READING TEXT:

The room was literally being demolished around us as I sat with my small tech team. I was a young team lead working with my team to deploy a key update to production well after hours.

Our process was to first install onto a staging environment, smoke test, then make a final deployment to production. No sooner had we started our deployment process however, when we hit our first technical hiccup. Our updates weren’t taking hold in our staging environment.

Next thing we knew, we heard a massive BANG. The head of a sledgehammer was now visible as it penetrated through a hole in the wall across the room.

I’ve had the good fortune over my 20 years of experience to have the opportunity to assemble several high performing teams, many in hyper growth companies. Early in my career, my prevailing focus was always on technology fit, years of experience in a particular tech stack, and ensuring that strategies and processes were properly in place.

It wasn’t later till I realized that I was focusing on the wrong things.

We looked at each other, startled, but also wrapped up in the absurdity of it all. Here we were trying to push a key piece of code into production, meanwhile the office seemed to be falling apart around us.

To be fair, we were warned by upper management that renovations would be happening and taking place throughout the building, but we never could have imagined that they would bring the house (room) down around us.

Culture Eats Strategy for Breakfast

We’ve all heard the saying “Culture eats strategy for Breakfast”. Well I contend that “Culture eats strategy for Breakfast, Lunch and Dinner, and still has room for dessert”. What is culture, and why does it have such an incredible ability to either be a destructive force, or something that allows you to overcome impossible odds?

AIM OF THE TASK: Do these statements agree with the deployment story above? (a) The team's process began with a deployment straight to production; (b) upper management had warned the team about renovations; (c) early in the writer's career, the main focus was on team culture; answer yes or no for each and quote the deciding words.

EXCERPTED DATA:
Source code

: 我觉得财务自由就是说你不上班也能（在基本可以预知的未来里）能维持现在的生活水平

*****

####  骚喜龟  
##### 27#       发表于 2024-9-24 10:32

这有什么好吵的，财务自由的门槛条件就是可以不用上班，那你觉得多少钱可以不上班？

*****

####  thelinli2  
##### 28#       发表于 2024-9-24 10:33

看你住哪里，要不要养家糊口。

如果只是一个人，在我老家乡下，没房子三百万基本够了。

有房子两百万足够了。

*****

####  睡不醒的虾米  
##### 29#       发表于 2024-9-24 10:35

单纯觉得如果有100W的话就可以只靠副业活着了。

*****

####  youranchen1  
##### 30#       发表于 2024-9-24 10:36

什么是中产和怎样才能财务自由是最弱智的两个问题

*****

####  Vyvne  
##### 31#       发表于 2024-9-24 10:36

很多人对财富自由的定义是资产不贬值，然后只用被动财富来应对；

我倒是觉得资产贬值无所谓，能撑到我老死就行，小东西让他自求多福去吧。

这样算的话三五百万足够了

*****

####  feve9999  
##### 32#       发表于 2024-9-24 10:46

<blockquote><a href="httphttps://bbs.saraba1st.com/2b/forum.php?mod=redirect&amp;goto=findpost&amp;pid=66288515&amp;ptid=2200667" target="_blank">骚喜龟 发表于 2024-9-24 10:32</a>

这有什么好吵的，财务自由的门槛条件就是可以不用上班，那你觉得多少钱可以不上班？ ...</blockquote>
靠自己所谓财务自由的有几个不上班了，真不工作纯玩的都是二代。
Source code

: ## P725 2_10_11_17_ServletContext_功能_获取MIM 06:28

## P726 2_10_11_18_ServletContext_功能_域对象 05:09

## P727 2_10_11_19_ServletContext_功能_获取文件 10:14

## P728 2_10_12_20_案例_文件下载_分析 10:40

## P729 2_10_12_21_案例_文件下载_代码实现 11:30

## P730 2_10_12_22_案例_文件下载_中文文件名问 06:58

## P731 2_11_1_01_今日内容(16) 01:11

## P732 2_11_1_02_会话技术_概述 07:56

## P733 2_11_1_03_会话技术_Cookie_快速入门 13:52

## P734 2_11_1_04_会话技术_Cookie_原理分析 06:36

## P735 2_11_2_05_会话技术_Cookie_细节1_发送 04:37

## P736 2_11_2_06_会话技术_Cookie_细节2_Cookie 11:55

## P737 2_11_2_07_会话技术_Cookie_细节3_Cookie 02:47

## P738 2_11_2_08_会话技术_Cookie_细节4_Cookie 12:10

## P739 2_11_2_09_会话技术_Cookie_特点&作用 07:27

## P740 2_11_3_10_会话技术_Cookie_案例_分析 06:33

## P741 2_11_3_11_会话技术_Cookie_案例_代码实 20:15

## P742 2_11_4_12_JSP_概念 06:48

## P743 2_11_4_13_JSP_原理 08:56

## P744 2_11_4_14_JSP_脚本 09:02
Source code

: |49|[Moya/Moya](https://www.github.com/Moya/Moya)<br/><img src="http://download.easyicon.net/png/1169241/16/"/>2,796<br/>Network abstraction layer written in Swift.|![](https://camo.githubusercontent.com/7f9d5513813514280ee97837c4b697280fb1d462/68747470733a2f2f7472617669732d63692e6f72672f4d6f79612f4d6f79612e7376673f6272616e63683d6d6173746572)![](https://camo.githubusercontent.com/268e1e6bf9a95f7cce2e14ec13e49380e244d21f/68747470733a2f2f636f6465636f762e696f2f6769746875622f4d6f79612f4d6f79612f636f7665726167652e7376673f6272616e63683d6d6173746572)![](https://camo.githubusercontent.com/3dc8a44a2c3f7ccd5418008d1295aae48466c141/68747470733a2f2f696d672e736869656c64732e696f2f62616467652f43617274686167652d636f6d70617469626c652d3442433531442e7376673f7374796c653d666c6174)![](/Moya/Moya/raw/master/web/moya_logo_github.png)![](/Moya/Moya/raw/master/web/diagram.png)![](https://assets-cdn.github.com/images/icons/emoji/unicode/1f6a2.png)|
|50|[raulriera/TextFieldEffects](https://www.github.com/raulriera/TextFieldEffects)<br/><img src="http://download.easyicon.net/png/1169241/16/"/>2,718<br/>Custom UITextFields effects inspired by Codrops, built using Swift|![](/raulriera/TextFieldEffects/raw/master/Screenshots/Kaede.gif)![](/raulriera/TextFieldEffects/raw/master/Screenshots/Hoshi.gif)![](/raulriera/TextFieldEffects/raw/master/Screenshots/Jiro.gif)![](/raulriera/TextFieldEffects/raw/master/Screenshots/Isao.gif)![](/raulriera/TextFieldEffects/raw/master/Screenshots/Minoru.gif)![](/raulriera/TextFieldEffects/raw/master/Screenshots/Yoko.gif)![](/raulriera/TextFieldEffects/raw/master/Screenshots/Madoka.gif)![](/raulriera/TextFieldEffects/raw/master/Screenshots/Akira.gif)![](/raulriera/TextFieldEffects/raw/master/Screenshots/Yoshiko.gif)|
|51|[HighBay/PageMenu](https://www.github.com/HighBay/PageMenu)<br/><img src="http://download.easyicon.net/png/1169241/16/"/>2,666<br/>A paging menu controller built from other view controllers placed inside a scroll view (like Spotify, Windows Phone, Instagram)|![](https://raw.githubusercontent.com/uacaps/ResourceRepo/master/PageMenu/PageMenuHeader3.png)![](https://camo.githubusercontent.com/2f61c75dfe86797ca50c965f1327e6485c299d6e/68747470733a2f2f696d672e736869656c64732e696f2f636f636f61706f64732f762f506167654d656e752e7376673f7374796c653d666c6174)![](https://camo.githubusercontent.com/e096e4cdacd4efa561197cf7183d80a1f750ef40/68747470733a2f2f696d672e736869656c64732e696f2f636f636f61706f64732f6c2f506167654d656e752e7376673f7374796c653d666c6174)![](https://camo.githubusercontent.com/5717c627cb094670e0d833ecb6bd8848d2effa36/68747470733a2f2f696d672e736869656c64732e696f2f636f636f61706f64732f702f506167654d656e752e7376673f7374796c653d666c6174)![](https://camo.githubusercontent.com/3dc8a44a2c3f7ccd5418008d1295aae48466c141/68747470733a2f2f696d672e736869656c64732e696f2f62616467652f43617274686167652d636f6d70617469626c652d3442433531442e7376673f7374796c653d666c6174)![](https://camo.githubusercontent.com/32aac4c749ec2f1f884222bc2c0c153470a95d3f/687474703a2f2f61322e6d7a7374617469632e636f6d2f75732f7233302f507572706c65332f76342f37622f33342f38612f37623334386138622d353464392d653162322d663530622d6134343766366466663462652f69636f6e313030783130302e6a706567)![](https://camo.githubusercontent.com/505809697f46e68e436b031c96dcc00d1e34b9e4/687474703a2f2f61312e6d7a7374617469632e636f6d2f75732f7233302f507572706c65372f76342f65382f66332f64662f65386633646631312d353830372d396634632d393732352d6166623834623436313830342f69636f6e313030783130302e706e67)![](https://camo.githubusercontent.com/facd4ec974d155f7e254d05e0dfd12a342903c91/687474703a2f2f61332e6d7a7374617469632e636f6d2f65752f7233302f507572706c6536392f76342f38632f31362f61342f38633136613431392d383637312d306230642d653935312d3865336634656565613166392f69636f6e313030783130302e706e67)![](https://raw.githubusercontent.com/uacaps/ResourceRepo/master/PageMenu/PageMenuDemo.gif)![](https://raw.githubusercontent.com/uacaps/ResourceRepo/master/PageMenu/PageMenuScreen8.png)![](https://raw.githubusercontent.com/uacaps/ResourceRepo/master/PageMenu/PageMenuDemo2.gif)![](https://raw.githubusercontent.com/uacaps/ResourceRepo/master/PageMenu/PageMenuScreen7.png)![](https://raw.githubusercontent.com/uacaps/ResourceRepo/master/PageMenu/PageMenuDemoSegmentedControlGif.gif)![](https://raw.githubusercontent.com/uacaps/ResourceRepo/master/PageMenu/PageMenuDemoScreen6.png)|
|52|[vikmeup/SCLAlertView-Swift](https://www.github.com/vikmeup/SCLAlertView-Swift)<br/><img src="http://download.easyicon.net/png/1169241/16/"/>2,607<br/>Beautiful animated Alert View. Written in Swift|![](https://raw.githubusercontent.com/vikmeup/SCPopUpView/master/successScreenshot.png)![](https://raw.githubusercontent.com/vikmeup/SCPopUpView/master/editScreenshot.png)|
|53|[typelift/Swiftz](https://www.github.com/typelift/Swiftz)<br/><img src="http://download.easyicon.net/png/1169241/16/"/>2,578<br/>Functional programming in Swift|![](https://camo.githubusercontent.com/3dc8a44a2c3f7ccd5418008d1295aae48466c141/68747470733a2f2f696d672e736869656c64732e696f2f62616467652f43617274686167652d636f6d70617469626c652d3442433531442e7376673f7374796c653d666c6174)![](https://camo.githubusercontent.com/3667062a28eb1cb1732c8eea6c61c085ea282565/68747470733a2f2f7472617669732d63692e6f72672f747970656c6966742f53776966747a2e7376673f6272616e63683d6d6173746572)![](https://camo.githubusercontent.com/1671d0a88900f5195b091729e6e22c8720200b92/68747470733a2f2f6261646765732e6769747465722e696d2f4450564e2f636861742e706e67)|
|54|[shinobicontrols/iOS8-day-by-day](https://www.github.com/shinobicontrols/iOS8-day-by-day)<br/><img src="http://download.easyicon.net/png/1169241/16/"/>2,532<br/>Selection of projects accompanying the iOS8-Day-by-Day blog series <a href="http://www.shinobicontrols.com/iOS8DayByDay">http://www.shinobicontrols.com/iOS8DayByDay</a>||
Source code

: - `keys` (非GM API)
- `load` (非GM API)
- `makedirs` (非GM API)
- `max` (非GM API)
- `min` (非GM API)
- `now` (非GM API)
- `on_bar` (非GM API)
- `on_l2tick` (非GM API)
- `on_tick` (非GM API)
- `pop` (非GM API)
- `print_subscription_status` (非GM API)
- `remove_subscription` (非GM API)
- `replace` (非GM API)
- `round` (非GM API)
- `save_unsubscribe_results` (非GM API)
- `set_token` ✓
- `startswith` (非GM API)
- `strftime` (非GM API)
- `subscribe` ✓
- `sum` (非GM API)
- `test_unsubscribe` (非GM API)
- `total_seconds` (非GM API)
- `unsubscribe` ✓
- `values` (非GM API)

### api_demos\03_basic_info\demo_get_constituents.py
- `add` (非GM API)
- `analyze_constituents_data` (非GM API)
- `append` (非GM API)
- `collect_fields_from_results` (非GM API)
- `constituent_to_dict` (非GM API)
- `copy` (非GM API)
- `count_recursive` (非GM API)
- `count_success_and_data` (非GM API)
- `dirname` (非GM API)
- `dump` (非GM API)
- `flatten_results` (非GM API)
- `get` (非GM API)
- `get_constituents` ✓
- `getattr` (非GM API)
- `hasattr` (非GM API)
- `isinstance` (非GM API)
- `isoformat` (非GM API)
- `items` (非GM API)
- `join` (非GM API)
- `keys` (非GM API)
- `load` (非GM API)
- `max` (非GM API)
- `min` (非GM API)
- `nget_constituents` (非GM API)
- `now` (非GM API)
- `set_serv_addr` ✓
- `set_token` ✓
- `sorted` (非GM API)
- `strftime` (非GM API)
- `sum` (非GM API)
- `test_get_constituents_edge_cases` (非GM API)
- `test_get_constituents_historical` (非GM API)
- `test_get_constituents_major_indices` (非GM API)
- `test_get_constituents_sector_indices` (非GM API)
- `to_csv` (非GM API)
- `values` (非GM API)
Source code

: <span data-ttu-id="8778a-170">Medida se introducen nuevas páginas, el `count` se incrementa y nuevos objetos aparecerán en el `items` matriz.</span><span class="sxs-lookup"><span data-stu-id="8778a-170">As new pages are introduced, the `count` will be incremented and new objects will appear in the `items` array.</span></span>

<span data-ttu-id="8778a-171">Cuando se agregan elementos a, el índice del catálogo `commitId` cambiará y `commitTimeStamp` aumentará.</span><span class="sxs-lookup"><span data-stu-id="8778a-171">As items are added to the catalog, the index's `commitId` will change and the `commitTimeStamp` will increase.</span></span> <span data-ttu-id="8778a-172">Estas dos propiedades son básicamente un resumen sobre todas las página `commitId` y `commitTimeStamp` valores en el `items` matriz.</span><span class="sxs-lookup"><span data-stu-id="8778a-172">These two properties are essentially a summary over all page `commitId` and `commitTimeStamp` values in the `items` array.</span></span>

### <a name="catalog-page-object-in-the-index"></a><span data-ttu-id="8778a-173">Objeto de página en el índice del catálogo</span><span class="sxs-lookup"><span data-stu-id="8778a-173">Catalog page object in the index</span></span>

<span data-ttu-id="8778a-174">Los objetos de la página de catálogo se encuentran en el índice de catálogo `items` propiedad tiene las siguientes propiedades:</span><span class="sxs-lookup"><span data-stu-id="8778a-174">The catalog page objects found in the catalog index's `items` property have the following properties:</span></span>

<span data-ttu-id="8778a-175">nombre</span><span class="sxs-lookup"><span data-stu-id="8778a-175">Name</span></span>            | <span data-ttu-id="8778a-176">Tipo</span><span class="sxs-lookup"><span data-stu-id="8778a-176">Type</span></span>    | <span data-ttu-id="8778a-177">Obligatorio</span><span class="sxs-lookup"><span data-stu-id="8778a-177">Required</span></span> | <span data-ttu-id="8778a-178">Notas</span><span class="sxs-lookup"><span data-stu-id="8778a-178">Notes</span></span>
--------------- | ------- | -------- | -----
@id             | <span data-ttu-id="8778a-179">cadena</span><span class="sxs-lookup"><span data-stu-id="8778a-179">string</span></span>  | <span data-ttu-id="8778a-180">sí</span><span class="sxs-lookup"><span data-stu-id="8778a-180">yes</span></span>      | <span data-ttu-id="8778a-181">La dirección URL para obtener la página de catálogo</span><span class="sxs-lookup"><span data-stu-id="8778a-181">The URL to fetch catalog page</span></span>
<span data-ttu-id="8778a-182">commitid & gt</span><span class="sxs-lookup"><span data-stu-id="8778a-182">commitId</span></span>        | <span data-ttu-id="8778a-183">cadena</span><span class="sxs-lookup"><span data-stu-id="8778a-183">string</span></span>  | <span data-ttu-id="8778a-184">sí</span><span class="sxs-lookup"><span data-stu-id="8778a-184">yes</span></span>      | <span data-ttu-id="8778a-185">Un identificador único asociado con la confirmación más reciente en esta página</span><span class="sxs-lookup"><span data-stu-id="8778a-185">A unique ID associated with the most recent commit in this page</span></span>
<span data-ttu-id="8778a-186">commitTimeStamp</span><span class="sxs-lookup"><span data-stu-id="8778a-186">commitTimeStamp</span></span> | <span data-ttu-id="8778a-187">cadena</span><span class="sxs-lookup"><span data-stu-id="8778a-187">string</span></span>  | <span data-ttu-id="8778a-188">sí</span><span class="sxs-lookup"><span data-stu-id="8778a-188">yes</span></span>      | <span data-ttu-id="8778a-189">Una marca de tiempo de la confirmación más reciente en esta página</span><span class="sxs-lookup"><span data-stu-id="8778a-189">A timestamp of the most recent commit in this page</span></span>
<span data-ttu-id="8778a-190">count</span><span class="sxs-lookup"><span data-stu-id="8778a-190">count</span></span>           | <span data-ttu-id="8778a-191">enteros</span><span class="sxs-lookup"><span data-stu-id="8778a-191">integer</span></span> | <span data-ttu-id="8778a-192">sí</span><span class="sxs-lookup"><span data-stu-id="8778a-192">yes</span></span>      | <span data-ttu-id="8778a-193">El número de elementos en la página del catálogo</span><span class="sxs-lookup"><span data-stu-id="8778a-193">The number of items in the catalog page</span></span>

EXERCISE RESPONSE:
(a) No: "Our process was to first install onto a staging environment, smoke test, then make a final deployment to production."
(b) Yes: "we were warned by upper management that renovations would be happening and taking place throughout the building"
(c) No: "my prevailing focus was always on technology fit, years of experience in a particular tech stack, and ensuring that strategies and processes were properly in place."